A Personal Matter Kenzaburo Oe Pdf -
At its core, A Personal Matter is a fictionalized account of a traumatic event in Oe’s own life. The protagonist, a young intellectual named Bird, is confronted with a crisis: his wife has just given birth to a baby boy with a severe brain hernia. The child, if he survives, will likely suffer from severe intellectual disabilities.
In real life, Oe faced this exact situation with his son, Hikari. Oe chose to raise his son, who eventually became a renowned composer. However, in the novel, Oe does not choose the noble path immediately. Instead, he plunges Bird into a spiral of avoidance, alcohol, and sexual escapades with a former girlfriend.
This is where the novel gains its controversial power. Oe does not write a hero; he writes a flawed, terrified man who wishes the child would simply die. a personal matter kenzaburo oe pdf
Part One: The Birth
Bird (nicknamed for his birdlike, gangly appearance), a 27-year-old would-be scholar of African literature, awaits the birth of his first child. He drinks heavily to escape his stalled life and failing marriage. The baby is born with a brain hernia – a “monstrous” head. Doctors tell Bird the baby will likely never wake from a vegetative state and suggest he “let it die naturally” by withholding surgery.
Part Two: The Escape
Bird names the baby “the monster” and avoids the hospital. He reunites with a former girlfriend, Himiko, a neurotic, sexually liberated woman whose lover recently committed suicide. Together they descend into three days of alcohol, sadomasochistic sex, and evasion. Bird decides to let the baby die by asking a corrupt doctor to “transfer” it to a clinic where infants are secretly left to starve. At its core, A Personal Matter is a
Part Three: The Aftermath
The baby is taken to the back-alley clinic. Bird feels momentary relief but is haunted by nightmares of drowning. Himiko, disgusted by his cowardice, leaves him. Bird’s wife’s father confronts him: the baby has survived and is crying for milk. A second opinion reveals the hernia is operable – the baby can live a normal life, though with some developmental challenges.
Part Four: The Choice
Bird races to the clinic, rescues his son, and agrees to surgery. He returns to his marriage, quits drinking, and begins studying African languages seriously. The final image: Bird pushing a pram, feeling “a fragile, tentative hope.” In real life, Oe faced this exact situation
The demand for A Personal Matter in PDF format is high because the book is a staple in university courses covering Japanese literature, existentialism, and bioethics. It is often compared to Albert Camus’ The Stranger for its detached tone, though Oe’s prose is often described as "slimy" and "visceral," meant to make the reader uncomfortable.
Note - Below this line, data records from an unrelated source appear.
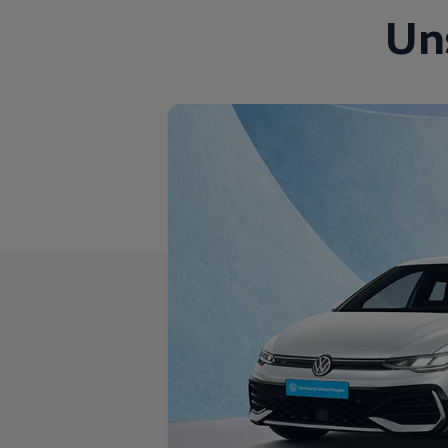
Motorenöl und Flüssigkeiten
Un
Räder und Reifen
Pannen- und Unfallhilfe
Economy Service
Volkswagen Teile
Zubehör
Modellspezifisches Zubehör
Schutz und Pflege
Transport
Entertainment und Elektronik
Individualisieren
Wallbox und Ladekabel
Digitale Extras
Dienste für Ihr Modell finden
Volkswagen Apps, Login und Shop
Handy und Fahrzeug verbinden
Updates für Software, Karten und Radio
Über Ihr Auto
Vorgängermodelle
Kundeninformationen
Volkswagen Kundenbetreuung
Warn- und Kontrollleuchten
Assistenzsysteme
Digitale Betriebsanleitung
Live Beratung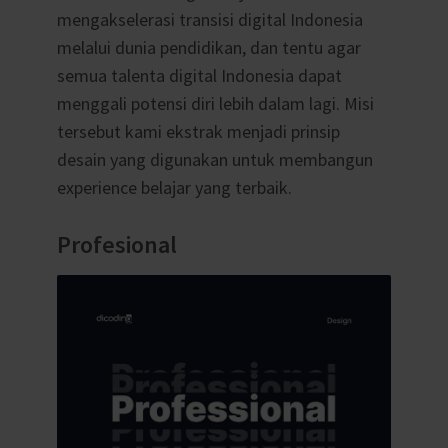
mengakselerasi transisi digital Indonesia
melalui dunia pendidikan, dan tentu agar
semua talenta digital Indonesia dapat
menggali potensi diri lebih dalam lagi. Misi
tersebut kami ekstrak menjadi prinsip
desain yang digunakan untuk membangun
experience belajar yang terbaik.
Profesional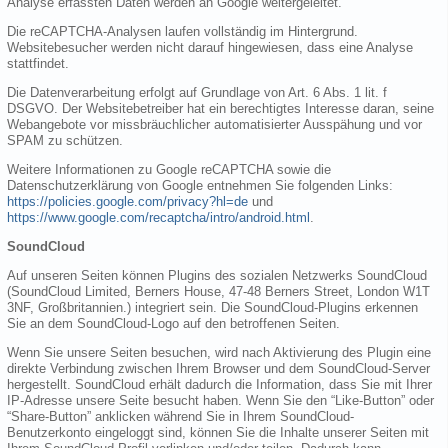
Analyse erfassten Daten werden an Google weitergeleitet.
Die reCAPTCHA-Analysen laufen vollständig im Hintergrund.
Websitebesucher werden nicht darauf hingewiesen, dass eine Analyse
stattfindet.
Die Datenverarbeitung erfolgt auf Grundlage von Art. 6 Abs. 1 lit. f
DSGVO. Der Websitebetreiber hat ein berechtigtes Interesse daran, seine
Webangebote vor missbräuchlicher automatisierter Ausspähung und vor
SPAM zu schützen.
Weitere Informationen zu Google reCAPTCHA sowie die
Datenschutzerklärung von Google entnehmen Sie folgenden Links:
https://policies.google.com/privacy?hl=de
und
https://www.google.com/recaptcha/intro/android.html
.
SoundCloud
Auf unseren Seiten können Plugins des sozialen Netzwerks SoundCloud
(SoundCloud Limited, Berners House, 47-48 Berners Street, London W1T
3NF, Großbritannien.) integriert sein. Die SoundCloud-Plugins erkennen
Sie an dem SoundCloud-Logo auf den betroffenen Seiten.
Wenn Sie unsere Seiten besuchen, wird nach Aktivierung des Plugin eine
direkte Verbindung zwischen Ihrem Browser und dem SoundCloud-Server
hergestellt. SoundCloud erhält dadurch die Information, dass Sie mit Ihrer
IP-Adresse unsere Seite besucht haben. Wenn Sie den “Like-Button” oder
“Share-Button” anklicken während Sie in Ihrem SoundCloud-
Benutzerkonto eingeloggt sind, können Sie die Inhalte unserer Seiten mit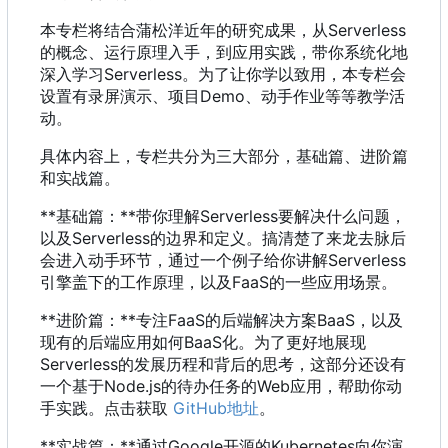
本专栏将结合蒲松洋近年的研究成果
，
从Serverless
的概念、运行原理入手
，
到应用实践
，
带你系统化地
深入学习Serverless。为了让你学以致用
，
本专栏会
设置有录屏演示、项目Demo、动手作业等等教学活
动。
具体内容上，专栏共分为三大部分，基础篇、进阶篇
和实战篇。
**基础篇：**带你理解Serverless要解决什么问题
，
以及Serverless的边界和定义。搞清楚了来龙去脉后
会进入动手环节
，
通过一个例子给你讲解Serverless
引擎盖下的工作原理
，
以及FaaS的一些应用场景。
**进阶篇：**专注FaaS的后端解决方案BaaS
，
以及
现有的后端应用如何BaaS化。为了更好地展现
Serverless的发展历程和背后的思考
，
这部分还设有
一个基于Node.js的待办任务的Web应用
，
帮助你动
手实践。点击获取
GitHub地址
。
**实战篇：**通过Google开源的Kubernetes向你演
Availability Note: While digital versions of classic literature are often sought after, it is important to note that A Personal Matter is still under copyright protection in most jurisdictions. It is widely available through legitimate digital libraries like OverDrive, Kindle, and Google Play Books. If you are a student, your university library likely provides legal access to the ebook version.
If you finally acquire the PDF (legally), here is what you should look for.
Kenzaburō Ōe (1935–2023) won the Nobel Prize in Literature in 1994. A Personal Matter was published in 1964, the same year his son Hikari was born with a brain herniation (a condition requiring surgery that would leave him intellectually disabled). The novel is a fictionalized, more brutal exploration of Ōe’s own crisis: whether to let his disabled child die or to accept and raise him. Ōe ultimately chose life, and Hikari became a celebrated composer. The novel’s title ironically understates a universal ethical rupture.